(Stored items from a collection)
+++

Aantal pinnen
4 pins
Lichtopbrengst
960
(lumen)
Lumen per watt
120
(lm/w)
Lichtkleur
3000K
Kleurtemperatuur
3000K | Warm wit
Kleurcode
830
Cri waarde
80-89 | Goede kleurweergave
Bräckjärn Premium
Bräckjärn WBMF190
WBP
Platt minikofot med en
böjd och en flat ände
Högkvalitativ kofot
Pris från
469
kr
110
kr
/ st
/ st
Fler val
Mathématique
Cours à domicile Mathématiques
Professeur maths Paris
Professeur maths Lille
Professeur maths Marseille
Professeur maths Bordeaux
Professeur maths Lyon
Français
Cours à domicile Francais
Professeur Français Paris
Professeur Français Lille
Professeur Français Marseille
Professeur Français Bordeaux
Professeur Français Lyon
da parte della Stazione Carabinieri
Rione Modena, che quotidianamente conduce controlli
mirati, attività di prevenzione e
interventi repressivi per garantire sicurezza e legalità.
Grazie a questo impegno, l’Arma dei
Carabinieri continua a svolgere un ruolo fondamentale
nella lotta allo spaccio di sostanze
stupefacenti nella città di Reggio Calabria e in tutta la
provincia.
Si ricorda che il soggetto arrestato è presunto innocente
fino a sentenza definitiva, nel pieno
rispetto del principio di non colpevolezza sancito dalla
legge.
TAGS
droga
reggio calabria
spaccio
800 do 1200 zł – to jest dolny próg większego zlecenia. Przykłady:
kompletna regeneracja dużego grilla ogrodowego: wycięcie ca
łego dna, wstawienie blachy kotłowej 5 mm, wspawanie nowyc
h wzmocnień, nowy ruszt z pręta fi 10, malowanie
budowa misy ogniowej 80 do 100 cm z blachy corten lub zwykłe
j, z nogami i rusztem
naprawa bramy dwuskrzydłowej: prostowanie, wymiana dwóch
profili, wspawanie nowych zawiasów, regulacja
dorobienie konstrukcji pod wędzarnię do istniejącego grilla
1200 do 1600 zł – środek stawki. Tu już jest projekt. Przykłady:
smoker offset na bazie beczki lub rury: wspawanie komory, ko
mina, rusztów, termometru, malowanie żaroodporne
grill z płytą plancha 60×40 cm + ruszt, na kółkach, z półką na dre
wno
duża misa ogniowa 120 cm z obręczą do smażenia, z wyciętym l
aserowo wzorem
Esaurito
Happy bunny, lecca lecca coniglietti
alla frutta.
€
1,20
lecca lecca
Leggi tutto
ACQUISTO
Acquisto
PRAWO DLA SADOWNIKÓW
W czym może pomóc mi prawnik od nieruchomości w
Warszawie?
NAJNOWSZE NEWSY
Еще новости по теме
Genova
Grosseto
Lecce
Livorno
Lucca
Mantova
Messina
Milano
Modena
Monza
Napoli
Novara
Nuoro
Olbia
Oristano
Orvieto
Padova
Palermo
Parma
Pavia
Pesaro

+++

> WHAT YOU HAVE TO DO: Please return every line of the records above that contains the word "Français".

> RESPONSE BOX:
Français
Professeur Français Paris
Professeur Français Lille
Professeur Français Marseille
Professeur Français Bordeaux
Professeur Français Lyon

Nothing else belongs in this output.